As UBC’s institutional repository, cIRcle’s mandate is to preserve and promote published and unpublished research from the UBC community. Faculty research is an important part of this; cIRcle currently has more than 8,800 items in its UBC Faculty and Research Publications collection, with over 42,000 author names listed. However, many of these names are simply different forms of a single author’s name. Having different versions of a single author’s name can make it harder to find their work.
When new publications are added to cIRcle, they can come from a variety of sources and in many different formats. cIRcle’s metadata standards guide how author names are entered for each individual publication, but any review of author name variants occurs as a separate process as staffing and expertise allow. In 2021, cIRcle set out to make it easier to find UBC faculty research by exploring ways to identify authors under a single version of their name and eliminate confusing variants.

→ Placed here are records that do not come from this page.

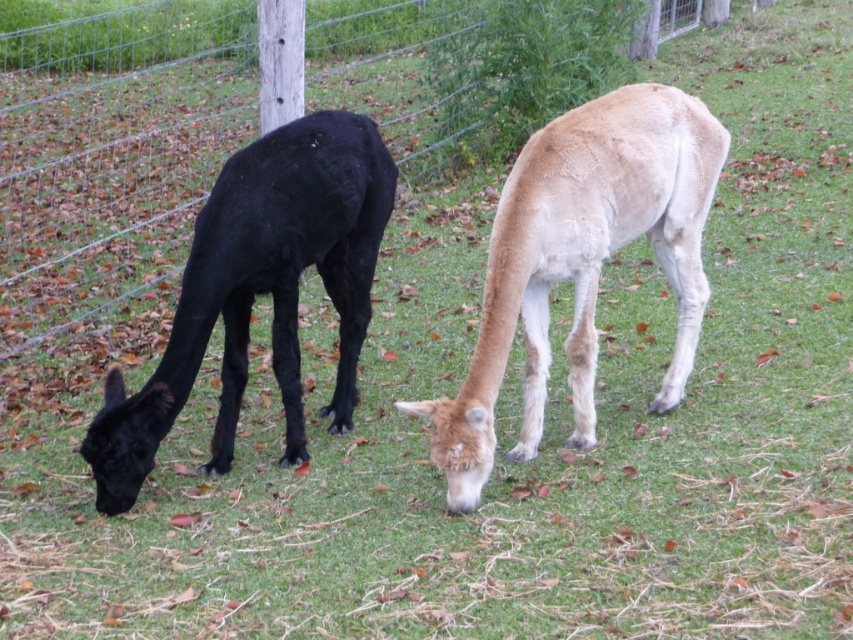
From the picture: Does light brown woolen alpaca at center appear under shiny black llama at left?

No, light brown woolen alpaca at center is not below shiny black llama at left.

The image size is (853, 640). In order to click on light brown woolen alpaca at center in this screenshot , I will do click(581, 262).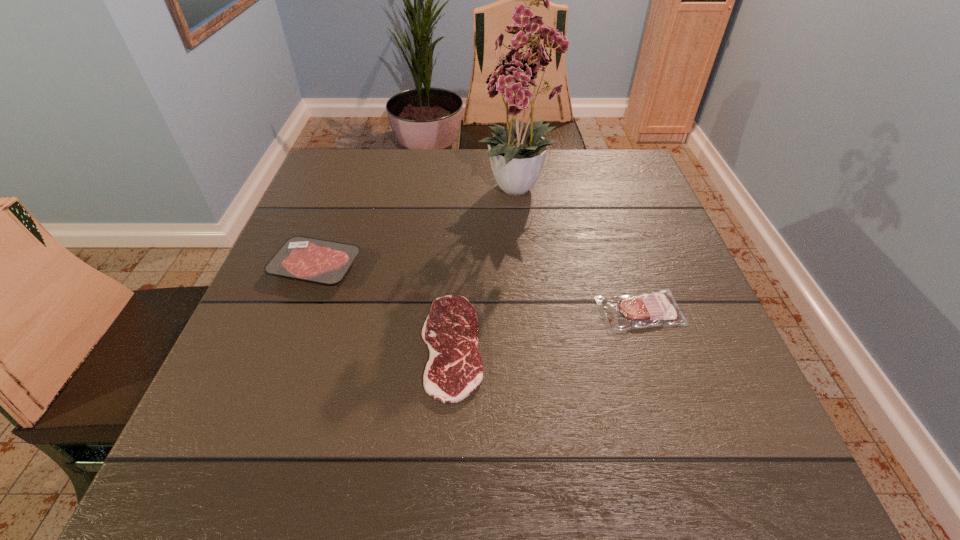
Locate an element on the screen. The width and height of the screenshot is (960, 540). blank area at the near right corner is located at coordinates (690, 490).

Find the location of a particular element. free space between the tallest steak and the tallest object is located at coordinates (418, 228).

Where is `free spot between the second shortest object and the shortest object`? free spot between the second shortest object and the shortest object is located at coordinates (546, 329).

Where is `free space between the farthest object and the third shortest object`? free space between the farthest object and the third shortest object is located at coordinates (418, 228).

In order to click on free spot between the shortest object and the second tallest object in this screenshot , I will do `click(384, 306)`.

At what (x,y) coordinates should I click in order to perform the action: click on free spot between the tallest steak and the rightmost steak. Please return your answer as a coordinate pair (x, y). The image size is (960, 540). Looking at the image, I should click on (478, 289).

The height and width of the screenshot is (540, 960). Find the location of `empty location between the flower arrangement and the tallest steak`. empty location between the flower arrangement and the tallest steak is located at coordinates (418, 228).

Where is `empty space that is in between the second steak from right to left and the flower arrangement`? The width and height of the screenshot is (960, 540). empty space that is in between the second steak from right to left and the flower arrangement is located at coordinates (486, 268).

Where is `vacant area between the tallest object and the second tallest object`? Image resolution: width=960 pixels, height=540 pixels. vacant area between the tallest object and the second tallest object is located at coordinates (418, 228).

I want to click on empty space that is in between the farthest object and the second steak from right to left, so pos(486,268).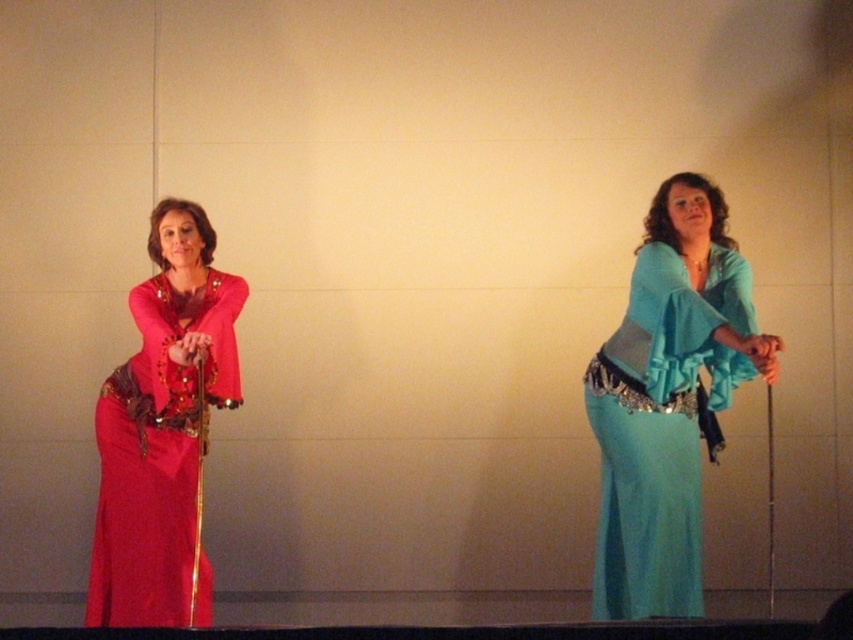
You are a photographer setting up a camera at point 0.5, 0.5 in the image coordinate system. You need to focus on the teal satin dress at right. What is the direction you should adjust the camera to face?

The teal satin dress at right is located at point [668,401], which is northeast of the camera position at [426,320]. Therefore, the camera should be adjusted to face northeast to focus on the teal satin dress at right.

You are a photographer setting up for a photoshoot. You need to position a spotlight so that it illuminates both the teal satin dress at right and the matte red dress at left equally. Considering their heights, which dress requires the spotlight to be placed higher to ensure proper lighting?

The teal satin dress at right is much taller than the matte red dress at left, so the spotlight should be placed higher to properly illuminate the taller teal satin dress at right.

Based on the photo, you are a photographer setting up for a photoshoot. You need to position two models wearing the teal satin dress at right and the matte red dress at left. According to the scene description, which model should stand to the left of the other?

The matte red dress at left should be positioned to the left of the teal satin dress at right because the teal satin dress at right is to the right of the matte red dress at left.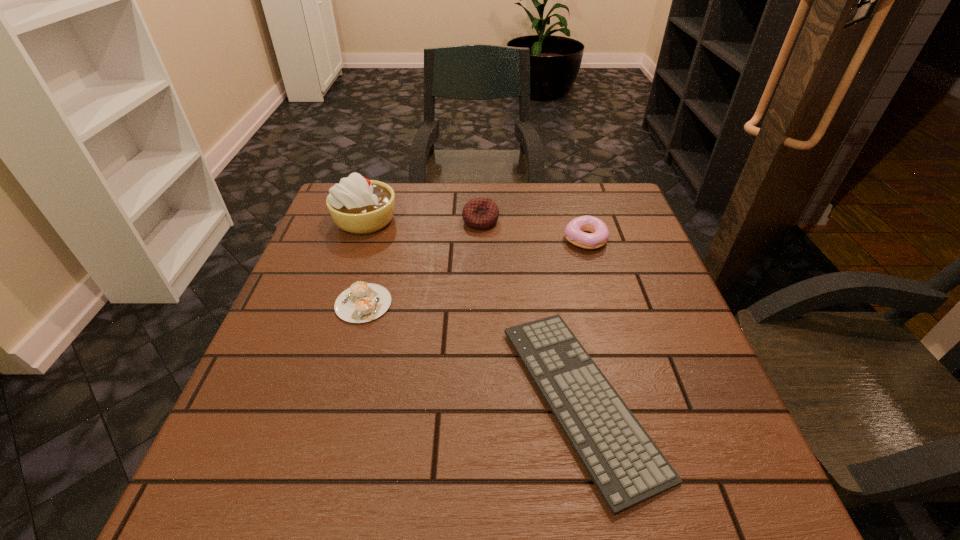
Where is `vacant space in between the beanbag and the fourth tallest object`? vacant space in between the beanbag and the fourth tallest object is located at coordinates (422, 262).

Find the location of a particular element. The image size is (960, 540). vacant point located between the second shortest object and the tallest object is located at coordinates (365, 261).

This screenshot has width=960, height=540. Find the location of `blank region between the second tallest object and the cappuccino`. blank region between the second tallest object and the cappuccino is located at coordinates (422, 262).

The height and width of the screenshot is (540, 960). Identify the location of vacant space that is in between the beanbag and the tallest object. (423, 220).

Find the location of a particular element. vacant region between the beanbag and the second shortest object is located at coordinates (422, 262).

This screenshot has width=960, height=540. Identify the location of vacant area that lies between the fourth tallest object and the whipped cream. (365, 261).

This screenshot has height=540, width=960. I want to click on vacant area that lies between the doughnut and the second shortest object, so click(x=474, y=272).

Identify the location of object that is the closest to the shortest object. This screenshot has width=960, height=540. (575, 230).

Locate which object ranks third in proximity to the third tallest object. Please provide its 2D coordinates. Your answer should be formatted as a tuple, i.e. [(x, y)], where the tuple contains the x and y coordinates of a point satisfying the conditions above.

[(363, 302)]

At what (x,y) coordinates should I click in order to perform the action: click on free region that satisfies the following two spatial constraints: 1. on the back side of the cappuccino; 2. on the right side of the beanbag. Please return your answer as a coordinate pair (x, y). This screenshot has width=960, height=540. Looking at the image, I should click on (386, 221).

This blog post will share some highlights about our experience developing an author name management workflow and challenges we faced when trying to automate the process using OpenRefine, a data cleaning tool. Although the content and processes of each institutional repository may be unique, author name management is an ongoing and ever-present challenge for all.
Name Disambiguation vs. Reconciliation
Author name management can include both disambiguation and reconciliation. Name disambiguation is needed when a single unique name represents more than one individual author. For example, the author name ‘Parry, J. D.’ could represent both ‘Parry, Jessica D.’ and ‘Parry, Joseph Dean’. Name reconciliation is needed when a single author’s name is captured using varying forms of name. For example, items with the author names ‘Smith, John,’ ‘Smith, J. A.,’ and ‘Smith, John A.’ could all authored by one person. Multiple authors under a single form of name, and multiple forms of name for a single author within a repository like cIRcle cause issues with access and discoverability. Kansas State University Library’s Author Disambiguation Defined guide offers a useful explanation of author name disambiguation and its effects on research impact and dissemination.
Preliminary workflows and challenges
During our initial exploratory phase, the cIRcle Specialist identified opportunities for automating the metadata analysis and remediation workflows by using metadata cleaning tools like OpenRefine. OpenRefine is an open-source application used for data cleanup and transformation, or “data wrangling,” and is widely used in libraries to clean, organize, and analyze complex data (Williams, 2018). Not surprisingly, both the 2020 and 2022 OpenRefine user surveys showed that librarians make up the largest group of OpenRefine users (Fauconnier, 2022).
While working with our data in OpenRefine, we faced considerable challenges. The first was figuring out how to get the remediation work done in OpenRefine back into cIRcle’s DSpace repository system. The second involved the time commitment. Metadata remediation can be automated in many cases, but this particular project proved too complex to automate because of the level of manual review and reference required. Ideally, a name reconciliation project would be straightforward and would allow for all work to be done in OpenRefine, without requiring any external reference or comparison with records elsewhere. However, the nature of cIRcle – with records dating back to 2008 and archived via different ingestion streams, each with its own metadata particularities – meant that any reconciliation work would require regular reference to cIRcle and other sites, such as academic journal sites and UBC departmental pages. Determining whether ‘Johnson, Kate C.’ and ‘Johnson, Katherine C.’ are the same person would require review of publication topics, co-authors, and any noted affiliations.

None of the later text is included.